Stefano Maruzzi, che molti ricordano come mente e volto di Google in Italia fino al febbraio 2012, sul suo interessante blog "Technology, Media & More", sabato scorso ha scritto il seguente racconto analitico:
"Ogni giorno per quasi due settimane ho trovato puntualmente davanti alla porta della mia camera una copia di WSJ accompagnata da USA Today. La distribuzione avveniva verso le 4:00am e una mattina ho assistito al tutto in diretta in occasione di una visita anticipata alla palestra. Li ho conservati e accumulati quasi con cura, impilandoli uno sull’altro, ripromettendomi sempre di fare una foto poco prima del check out. La fretta dell’ultimo momento me l’ha impedito e quindi l’immagine proposta non è quella 'originale', ma rende comunque l’idea: intonsi".
A parte l'invidia per la capacità di andare in palestra a quell'ora, sorge subito la domanda: intonsi perché? Risponde Maruzzi: "Questo il punto: tutto quello che era contenuto in quei fogli di carta era già vecchio e già noto".
La risposta di Maruzzi è ovviamente comprensibile e utile proprio perché semplice, ma risponde a una domanda propria di una visione superata, in teoria ma anche già in parte in pratica, dei giornali.
Se i quotidiani sono visti (e fatti) come delle collezioni più o meno ben confezionate di breaking news, di notizie, è ovvio immaginare che lo sfasamento temporale dovuto alla loro produzione materiale in carta, abbinato alla concorrenza naturale delle nuove tecnologie, rende l'oggetto giornale poco attraente, soprattutto alle quattro del mattino e a una persona tecnologicamente molto scafata come Maruzzi.

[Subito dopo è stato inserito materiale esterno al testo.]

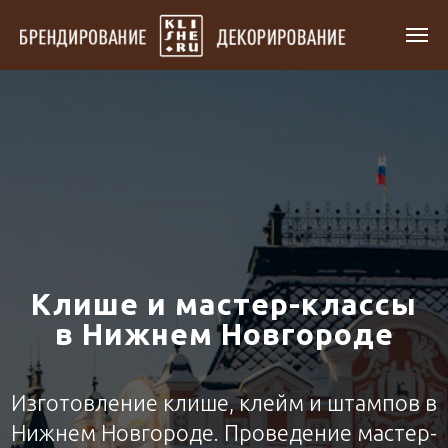
Клише и мастер-классы
в Нижнем Новгороде
Изготовление клише, клейм и штампов в
Нижнем Новгороде. Проведение мастер-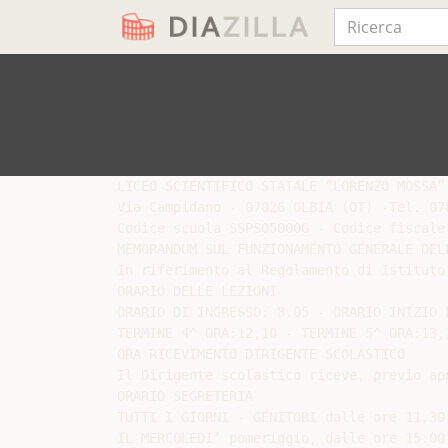
LICEO SCIENTIFICO STATALE “LORENZO MOSSA”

Ma se i giornali, invece, come in parte stanno già cambiando la loro natura, fossero la risposta (quotidiana) al (quotidiano, perché no?) bisogno e piacere di lettura, approfondimento, visione, apprendimento di nozioni di servizio, sarebbe davvero così inutili, così vecchi da meritare di restare intonsi?
Insomma, se i giornali, invece che collezioni di ultim'ora dilatate o di retroscena di fatti superati dai fatti, fossero oggetti ben pensati e prodotti, capaci di esporre analisi, racconti, storie e informazioni di servizio accuratamente selezionate e ben strutturate rimarrebbero davvero intonsi fuori dalle porte degli alberghi?
Davvero il piacere della lettura è del tutto colmato da un device qualunque, da un'occhiata al cellulare alla fermata della metropolitana, e da una serie infinita di tweet, ultim'ora e notizie in tempo reale?
Sono sempre più la qualità, l'approfondimento e l'utilità concreta nel vivere quotidiano delle informazioni raccolte gli ingredienti che rendono prezioso un oggetto, la carta, e che ne giustificano gli investimenti in beni materiali quali appunto la stampa, i fogli, la fatica del fattorino per portarli di fronte alla porta e la camminata del lettore fino all'edicola.
Per far sì che i giornali non restino intonsi, forse basta farli o belli, sia alla lettura e sia alla vista, o utili. Sembra facile, no?